▸ **About this task**: Scan the records below for the word "Kißlegg". Copy each line where it appears.

*** The records ***

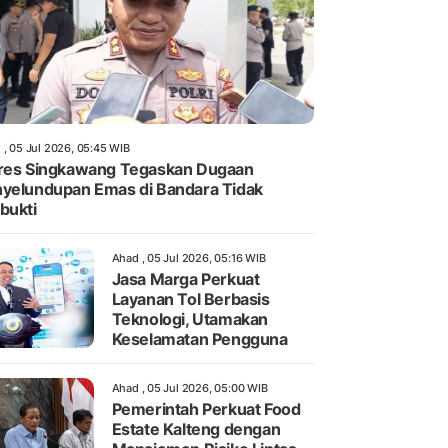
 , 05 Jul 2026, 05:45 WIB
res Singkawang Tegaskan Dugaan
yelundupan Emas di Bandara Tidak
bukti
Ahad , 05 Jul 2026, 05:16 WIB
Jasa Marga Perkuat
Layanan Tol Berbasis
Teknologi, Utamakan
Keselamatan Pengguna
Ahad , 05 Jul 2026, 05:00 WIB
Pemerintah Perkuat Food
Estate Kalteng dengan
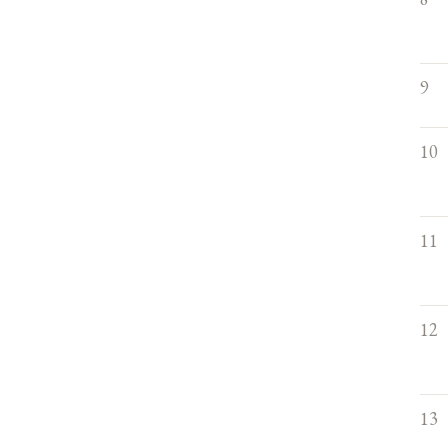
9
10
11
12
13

*** End of The records ***
*** The records ***

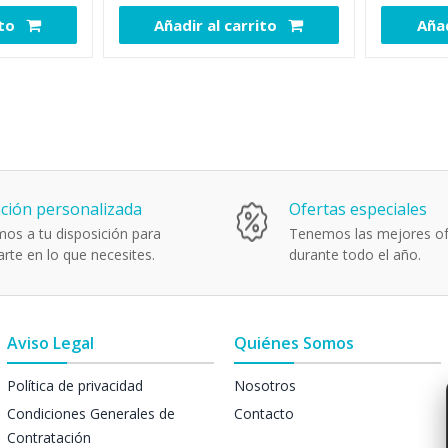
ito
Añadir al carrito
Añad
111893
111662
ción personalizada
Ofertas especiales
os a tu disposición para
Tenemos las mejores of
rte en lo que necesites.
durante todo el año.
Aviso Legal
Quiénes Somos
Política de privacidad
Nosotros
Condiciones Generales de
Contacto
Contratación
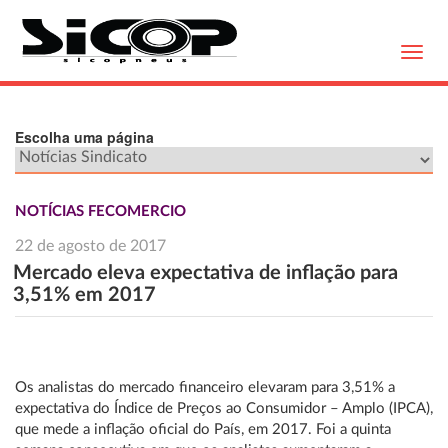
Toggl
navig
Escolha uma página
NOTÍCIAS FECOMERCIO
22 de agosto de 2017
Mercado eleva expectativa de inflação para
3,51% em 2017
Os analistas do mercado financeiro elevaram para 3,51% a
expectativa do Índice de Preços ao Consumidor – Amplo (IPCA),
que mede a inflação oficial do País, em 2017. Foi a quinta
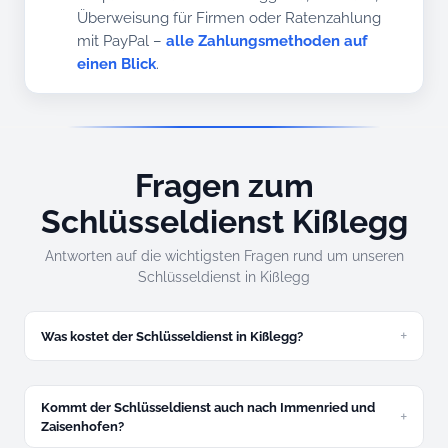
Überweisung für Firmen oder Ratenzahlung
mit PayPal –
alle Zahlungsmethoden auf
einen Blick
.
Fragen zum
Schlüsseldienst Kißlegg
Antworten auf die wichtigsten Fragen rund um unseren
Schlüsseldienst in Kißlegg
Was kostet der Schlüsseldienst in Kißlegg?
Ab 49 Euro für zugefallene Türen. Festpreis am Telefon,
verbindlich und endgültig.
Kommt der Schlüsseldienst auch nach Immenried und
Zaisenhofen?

*** End of The records ***

▸ **Solution to this task**:
Schlüsseldienst Kißlegg
Schlüsseldienst in Kißlegg
Was kostet der Schlüsseldienst in Kißlegg?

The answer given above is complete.